Here the ExternServer and Ping interfaces are registered. It is recommended that systemd socket activation be supported. To do so, call sd_listen_fds to determine how many sockets have been passed from systemd. Although there may be more than one, this example will only bind to the first one. Supporting multiple fds will require an ExternServer object for each. The passed-in fds begin at SD_LISTEN_FDS_START.

If not launched through socket activation, "ipcom.socket" is created in the user's runtime directory in the same manner it was connected to in the client. Here the interface list contains exported interfaces; the server side does not normally import any.

ExternServer forwards the ExternR_Connected notifications to the App, requiring the latter to implement ExternR, but in this example the handler for that does nothing.

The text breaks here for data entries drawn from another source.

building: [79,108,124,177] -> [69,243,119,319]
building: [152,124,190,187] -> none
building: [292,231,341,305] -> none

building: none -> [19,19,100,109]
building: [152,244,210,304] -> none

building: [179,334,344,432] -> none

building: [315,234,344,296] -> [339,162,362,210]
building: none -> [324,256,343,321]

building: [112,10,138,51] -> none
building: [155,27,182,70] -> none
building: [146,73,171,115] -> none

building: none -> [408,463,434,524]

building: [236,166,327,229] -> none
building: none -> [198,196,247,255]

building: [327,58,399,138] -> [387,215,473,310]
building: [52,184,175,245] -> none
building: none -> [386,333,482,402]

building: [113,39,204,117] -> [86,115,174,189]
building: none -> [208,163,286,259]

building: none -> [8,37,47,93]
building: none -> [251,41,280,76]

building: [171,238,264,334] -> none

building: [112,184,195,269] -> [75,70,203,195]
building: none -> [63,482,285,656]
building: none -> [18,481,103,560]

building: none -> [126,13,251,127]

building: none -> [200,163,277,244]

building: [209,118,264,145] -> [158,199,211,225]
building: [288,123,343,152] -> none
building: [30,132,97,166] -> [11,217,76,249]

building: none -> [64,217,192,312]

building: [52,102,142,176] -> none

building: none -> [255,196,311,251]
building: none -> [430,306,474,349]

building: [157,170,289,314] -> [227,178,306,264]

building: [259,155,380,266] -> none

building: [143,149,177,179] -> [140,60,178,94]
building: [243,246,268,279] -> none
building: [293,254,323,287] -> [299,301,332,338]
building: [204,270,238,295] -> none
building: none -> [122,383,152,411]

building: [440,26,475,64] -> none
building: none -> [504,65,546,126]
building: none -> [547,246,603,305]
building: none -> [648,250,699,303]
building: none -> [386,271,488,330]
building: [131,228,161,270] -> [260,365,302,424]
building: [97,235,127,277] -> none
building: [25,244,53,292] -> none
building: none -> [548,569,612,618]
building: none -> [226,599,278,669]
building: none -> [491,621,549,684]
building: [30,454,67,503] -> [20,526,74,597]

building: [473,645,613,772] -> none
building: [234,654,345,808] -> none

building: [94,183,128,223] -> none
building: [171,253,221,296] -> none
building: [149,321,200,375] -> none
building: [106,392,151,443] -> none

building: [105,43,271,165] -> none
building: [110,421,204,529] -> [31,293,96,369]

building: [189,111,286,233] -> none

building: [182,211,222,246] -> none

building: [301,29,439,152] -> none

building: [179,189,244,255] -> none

void ServerApp_App_Init (App* app, unsigned argc, char* const* argv)
{
    casycom_enable_externs();
    casycom_register (&f_Ping);
    app->externp = casycom_create_proxy (&i_Extern, oid_App);
    PExtern_Open (&app->externp, STDIN_FILENO, EXTERN_SERVER, NULL, eil_Ping);
}

void ClientApp_App_Init (App* app, unsigned argc, char* const* argv)
{
    casycom_enable_externs();
    app->externp = casycom_create_proxy (&i_Extern, oid_App);
    PExtern_LaunchPipe (&app->externp, "ipcom", "-p", eil_Ping);
}

There is also a more direct way to make an object server: by making just one connection and using one Extern object at each end. This method does not require creating a public socket, and so is appropriate for use with private object servers. The server uses PExtern_Open to attach to the socket on stdin, and the client uses PExtern_LaunchPipe to launch the server process and create the the socket pipe. The client side imports Ping, the server side exports it.